During the review, Nagase said that it inadvertently duplicated the per-unit amounts of regular U.S. duties paid on its imports corresponding with constructed export price sales, reporting those amounts for the imports. Commerce then used Nagase's reported entered values to find the denominator of its assessment rate calculation. Nagase contested this move by the agency. In its defense, the U.S. and the AD petitioner argued that the error originated with Nagase; the error was not obvious from Commerce's materials; Nagase raised the error too late in the proceeding; the agency's policy favors finality; and even if the error may be corrected, Commerce doesn't need to do so.

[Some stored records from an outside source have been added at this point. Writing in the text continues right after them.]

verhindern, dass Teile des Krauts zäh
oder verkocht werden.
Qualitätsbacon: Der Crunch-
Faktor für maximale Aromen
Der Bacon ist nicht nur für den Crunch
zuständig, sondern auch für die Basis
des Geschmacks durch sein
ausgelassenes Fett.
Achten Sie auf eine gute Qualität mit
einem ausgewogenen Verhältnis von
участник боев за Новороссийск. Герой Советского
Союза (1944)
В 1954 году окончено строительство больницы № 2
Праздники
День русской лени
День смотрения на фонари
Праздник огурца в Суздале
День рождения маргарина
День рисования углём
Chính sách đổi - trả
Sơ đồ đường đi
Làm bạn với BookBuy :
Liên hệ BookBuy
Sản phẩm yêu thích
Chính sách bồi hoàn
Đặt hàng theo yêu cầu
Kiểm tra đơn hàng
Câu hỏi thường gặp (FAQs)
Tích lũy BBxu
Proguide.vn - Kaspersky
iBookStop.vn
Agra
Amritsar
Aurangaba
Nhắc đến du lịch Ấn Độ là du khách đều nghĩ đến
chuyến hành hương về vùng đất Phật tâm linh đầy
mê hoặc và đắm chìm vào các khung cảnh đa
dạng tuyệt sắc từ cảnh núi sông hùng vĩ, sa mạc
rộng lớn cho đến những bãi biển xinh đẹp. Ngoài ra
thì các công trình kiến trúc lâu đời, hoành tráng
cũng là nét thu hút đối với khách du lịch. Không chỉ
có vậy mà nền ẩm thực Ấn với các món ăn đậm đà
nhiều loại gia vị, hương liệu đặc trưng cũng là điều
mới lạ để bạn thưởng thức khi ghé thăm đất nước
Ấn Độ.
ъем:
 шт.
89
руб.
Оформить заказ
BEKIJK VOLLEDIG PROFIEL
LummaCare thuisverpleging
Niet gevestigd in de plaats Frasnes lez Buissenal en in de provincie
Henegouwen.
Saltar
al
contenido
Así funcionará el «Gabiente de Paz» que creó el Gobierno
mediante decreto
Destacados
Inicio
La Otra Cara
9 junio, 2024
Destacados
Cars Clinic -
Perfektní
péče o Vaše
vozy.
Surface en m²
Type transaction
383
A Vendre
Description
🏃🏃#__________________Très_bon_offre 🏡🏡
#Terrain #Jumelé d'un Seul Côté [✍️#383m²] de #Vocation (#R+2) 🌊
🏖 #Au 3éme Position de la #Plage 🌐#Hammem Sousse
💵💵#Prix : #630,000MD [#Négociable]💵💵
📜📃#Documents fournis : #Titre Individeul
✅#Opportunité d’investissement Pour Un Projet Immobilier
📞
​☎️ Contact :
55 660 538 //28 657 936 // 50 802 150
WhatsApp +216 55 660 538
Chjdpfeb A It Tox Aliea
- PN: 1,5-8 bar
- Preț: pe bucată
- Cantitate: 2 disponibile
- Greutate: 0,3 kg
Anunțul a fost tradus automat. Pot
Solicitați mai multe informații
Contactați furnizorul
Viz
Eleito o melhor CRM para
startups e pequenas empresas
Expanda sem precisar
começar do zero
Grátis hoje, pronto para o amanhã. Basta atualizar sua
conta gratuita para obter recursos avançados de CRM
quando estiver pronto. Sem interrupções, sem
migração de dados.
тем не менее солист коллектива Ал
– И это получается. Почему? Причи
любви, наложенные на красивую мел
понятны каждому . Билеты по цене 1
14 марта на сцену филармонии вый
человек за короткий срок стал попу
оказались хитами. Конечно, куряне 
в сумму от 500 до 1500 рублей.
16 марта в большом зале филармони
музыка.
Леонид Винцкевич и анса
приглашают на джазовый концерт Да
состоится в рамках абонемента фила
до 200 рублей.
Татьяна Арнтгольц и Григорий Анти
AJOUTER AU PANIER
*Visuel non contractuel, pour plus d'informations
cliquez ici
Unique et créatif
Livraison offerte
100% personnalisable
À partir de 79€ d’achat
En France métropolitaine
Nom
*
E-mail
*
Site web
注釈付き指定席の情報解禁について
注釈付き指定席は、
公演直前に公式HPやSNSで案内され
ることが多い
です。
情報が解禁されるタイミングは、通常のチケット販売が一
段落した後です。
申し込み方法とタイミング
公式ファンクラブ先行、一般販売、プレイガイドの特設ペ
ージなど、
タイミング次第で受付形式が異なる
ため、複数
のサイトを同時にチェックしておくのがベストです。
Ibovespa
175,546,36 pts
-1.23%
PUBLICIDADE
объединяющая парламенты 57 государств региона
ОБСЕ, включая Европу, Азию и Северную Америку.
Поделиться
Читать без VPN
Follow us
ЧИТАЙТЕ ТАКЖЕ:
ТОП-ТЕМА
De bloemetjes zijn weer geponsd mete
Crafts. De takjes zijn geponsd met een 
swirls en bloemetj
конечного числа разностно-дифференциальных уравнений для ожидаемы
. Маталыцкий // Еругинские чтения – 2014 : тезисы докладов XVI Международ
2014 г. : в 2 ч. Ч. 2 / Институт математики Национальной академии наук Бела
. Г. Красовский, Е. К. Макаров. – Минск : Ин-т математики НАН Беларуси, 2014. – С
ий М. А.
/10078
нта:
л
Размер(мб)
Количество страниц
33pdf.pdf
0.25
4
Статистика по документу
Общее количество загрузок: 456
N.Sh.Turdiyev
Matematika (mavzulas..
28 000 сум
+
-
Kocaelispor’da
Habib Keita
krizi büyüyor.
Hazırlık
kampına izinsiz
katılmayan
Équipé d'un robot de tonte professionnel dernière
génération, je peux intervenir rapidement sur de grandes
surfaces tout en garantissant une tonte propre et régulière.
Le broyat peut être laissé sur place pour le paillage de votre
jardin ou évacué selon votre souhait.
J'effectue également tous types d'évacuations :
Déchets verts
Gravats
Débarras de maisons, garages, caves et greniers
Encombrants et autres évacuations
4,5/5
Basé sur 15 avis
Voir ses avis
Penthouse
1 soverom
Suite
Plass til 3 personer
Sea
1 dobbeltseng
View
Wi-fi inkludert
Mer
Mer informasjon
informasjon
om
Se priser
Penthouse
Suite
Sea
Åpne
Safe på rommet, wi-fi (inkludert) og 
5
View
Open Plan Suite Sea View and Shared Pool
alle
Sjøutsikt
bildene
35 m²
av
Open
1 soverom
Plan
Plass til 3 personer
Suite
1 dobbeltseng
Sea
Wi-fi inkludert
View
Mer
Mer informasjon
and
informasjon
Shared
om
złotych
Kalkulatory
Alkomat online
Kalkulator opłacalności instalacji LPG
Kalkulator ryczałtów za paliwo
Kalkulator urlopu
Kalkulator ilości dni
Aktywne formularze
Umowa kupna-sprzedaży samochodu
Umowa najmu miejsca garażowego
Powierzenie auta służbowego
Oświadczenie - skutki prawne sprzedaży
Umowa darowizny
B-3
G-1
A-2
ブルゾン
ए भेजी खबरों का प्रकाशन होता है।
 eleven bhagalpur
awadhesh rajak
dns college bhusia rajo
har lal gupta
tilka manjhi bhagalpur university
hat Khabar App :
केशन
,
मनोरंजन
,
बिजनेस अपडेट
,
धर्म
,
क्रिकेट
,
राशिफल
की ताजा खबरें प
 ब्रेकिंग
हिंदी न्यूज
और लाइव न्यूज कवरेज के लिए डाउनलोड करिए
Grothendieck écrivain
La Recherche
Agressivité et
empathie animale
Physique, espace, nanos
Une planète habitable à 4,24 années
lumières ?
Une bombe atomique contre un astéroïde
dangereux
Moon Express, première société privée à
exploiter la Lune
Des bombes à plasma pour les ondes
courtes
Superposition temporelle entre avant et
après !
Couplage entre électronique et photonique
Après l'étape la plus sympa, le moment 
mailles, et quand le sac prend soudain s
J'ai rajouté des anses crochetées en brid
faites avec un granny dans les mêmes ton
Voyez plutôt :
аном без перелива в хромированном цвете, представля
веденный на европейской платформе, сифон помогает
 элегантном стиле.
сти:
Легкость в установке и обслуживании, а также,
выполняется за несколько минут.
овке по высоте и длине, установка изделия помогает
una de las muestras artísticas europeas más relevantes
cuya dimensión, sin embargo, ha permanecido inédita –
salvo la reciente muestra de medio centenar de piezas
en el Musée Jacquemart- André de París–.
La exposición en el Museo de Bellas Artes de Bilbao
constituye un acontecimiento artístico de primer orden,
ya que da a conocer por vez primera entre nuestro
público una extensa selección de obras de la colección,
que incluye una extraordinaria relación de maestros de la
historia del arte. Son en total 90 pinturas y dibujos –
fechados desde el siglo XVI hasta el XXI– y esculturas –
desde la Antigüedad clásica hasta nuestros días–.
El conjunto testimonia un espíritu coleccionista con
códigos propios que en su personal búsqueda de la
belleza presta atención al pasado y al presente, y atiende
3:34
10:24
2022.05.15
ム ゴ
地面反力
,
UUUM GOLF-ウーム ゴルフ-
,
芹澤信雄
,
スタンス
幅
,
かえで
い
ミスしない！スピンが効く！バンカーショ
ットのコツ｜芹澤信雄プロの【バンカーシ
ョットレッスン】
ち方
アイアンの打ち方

In its reply, Nagase said that just because the respondent made a mistake, this does not justify ditching the "remedial and fairness principles" in AD law. "However, the fact that the error stems from Nagase’s inadvertence does not justify a refusal to correct it -- now that its existence is clear and CBP has yet to liquidate Nagase’s entries," the brief said. "In other words, Nagase’s responsibility for the error does not justify rejecting fundamental principles of fairness and the remedial nature of the antidumping law. ... Nor does it justify converting the law into a punitive instrument to inflict a huge financial penalty on Nagase for an oversight."
The petitioner told the trade court that Commerce needn't have fixed the mistake since it was a single number in a 100-plus-page document, and that the respondent raised the issue after Commerce's deadline for identifying ministerial errors. Nagase's response faults Commerce for not issuing draft liquidation instructions, for if the agency did so, the error would have been promptly caught.